Réponse en séance, et publiée le 3 avril 2019

SOINS AUX PERSONNES TÉTRAPLÉGIQUES DANS LES ZONES RURALES
M. le président. La parole est à Mme Marie-Christine Verdier-Jouclas, pour exposer sa question, n°  679, relative aux soins aux personnes tétraplégiques dans les zones rurales.

Mme Marie-Christine Verdier-Jouclas. Il y a quelques mois, dans ma circonscription du Tarn, je me suis rendue au domicile d'un citoyen tétraplégique depuis plusieurs dizaines d'années. Sa détresse et celle de son épouse m'ont incitée à engager plusieurs actions, dont mon intervention de ce matin.

Cette personne doit recevoir trois soins par jour, des soins de toilette et des soins particuliers pour vider sa vessie et ses intestins, qui durent entre quarante-cinq minutes et deux heures. De tels soins ne peuvent être effectués que par des infirmiers, les aides-soignants ne pouvant pas les pratiquer.

Cette personne m'a contactée parce que l'un des trois infirmiers intervenant auprès de lui a décidé d'arrêter les soins, obligeant son épouse à pallier cette défection. Le cabinet que j'ai appelé m'a clairement répondu que la rémunération pour ces actes était insuffisante au regard du temps passé et de la lourdeur des soins. Dans les communes voisines, la réponse a été la même : les frais de déplacement n'étant pas pris en charge et leurs agendas étant très remplis, les infirmiers refusaient d'intervenir. Ils indiquaient, par ailleurs, ne pas pouvoir consacrer plus d'un quart d'heure à une toilette.

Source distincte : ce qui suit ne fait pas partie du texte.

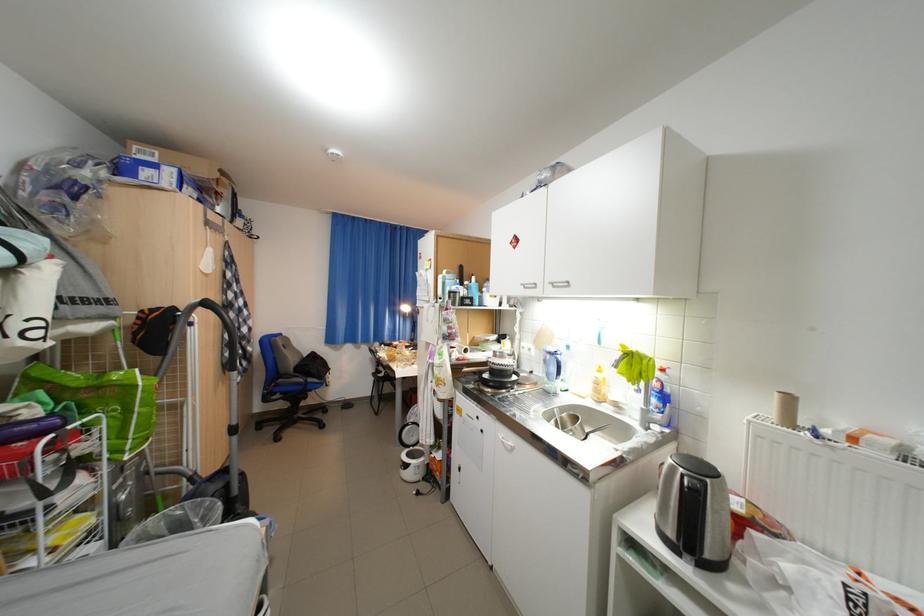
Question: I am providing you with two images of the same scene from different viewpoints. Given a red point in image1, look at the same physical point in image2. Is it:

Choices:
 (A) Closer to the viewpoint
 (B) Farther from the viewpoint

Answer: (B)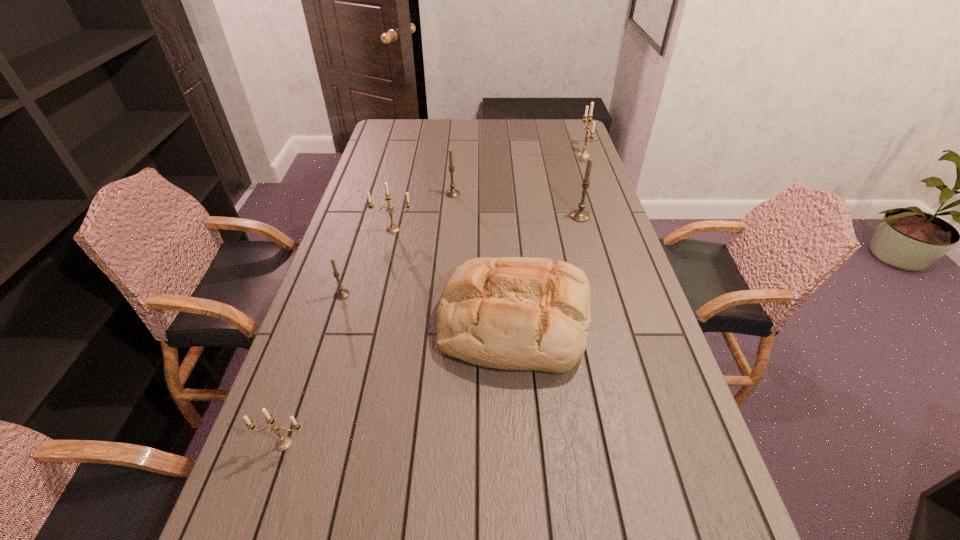
In order to click on the farthest candle in this screenshot , I will do `click(584, 154)`.

Locate an element on the screen. This screenshot has height=540, width=960. the rightmost candle is located at coordinates (584, 154).

Find the location of a particular element. the third farthest object is located at coordinates (580, 215).

Where is `the rightmost gray candle`? The image size is (960, 540). the rightmost gray candle is located at coordinates (580, 215).

The width and height of the screenshot is (960, 540). I want to click on the second farthest object, so click(452, 192).

The height and width of the screenshot is (540, 960). Identify the location of the second smallest gray candle. (452, 192).

Where is `the fourth farthest object`? Image resolution: width=960 pixels, height=540 pixels. the fourth farthest object is located at coordinates (393, 228).

Locate an element on the screen. the second farthest metallic candle is located at coordinates (393, 228).

Identify the location of bread. Image resolution: width=960 pixels, height=540 pixels. (513, 313).

At what (x,y) coordinates should I click in order to perform the action: click on the smallest gray candle. Please return your answer as a coordinate pair (x, y). The height and width of the screenshot is (540, 960). Looking at the image, I should click on (342, 293).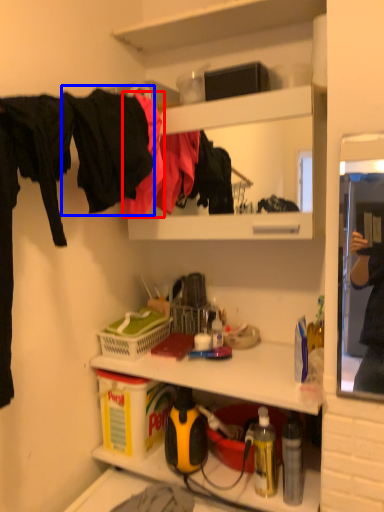
Question: Among these objects, which one is farthest to the camera, clothing (highlighted by a red box) or clothing (highlighted by a blue box)?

Moi qui suis valide, faire ma toilette me prend déjà plus de temps !

Sans accuser personne, je veux dénoncer cette situation inacceptable, qui ne peut perdurer. J'ai appelé l'ARS, qui m'a entendue ; j'en remercie le directeur, qui a réagi avec beaucoup d'efficacité et qui recherche actuellement des solutions pour cette personne.

Une telle situation met en évidence un grave problème de coordination des cabinets d'infirmiers libéraux.

Le Gouvernement, je n'en doute pas, connaît ces situations et a pris la mesure de l'urgence. J'attends aujourd'hui des réponses à ces personnes en situation de handicap très lourd, mais aussi à nos personnes âgées qui, en vieillissant, ont besoin de soins de plus en plus importants.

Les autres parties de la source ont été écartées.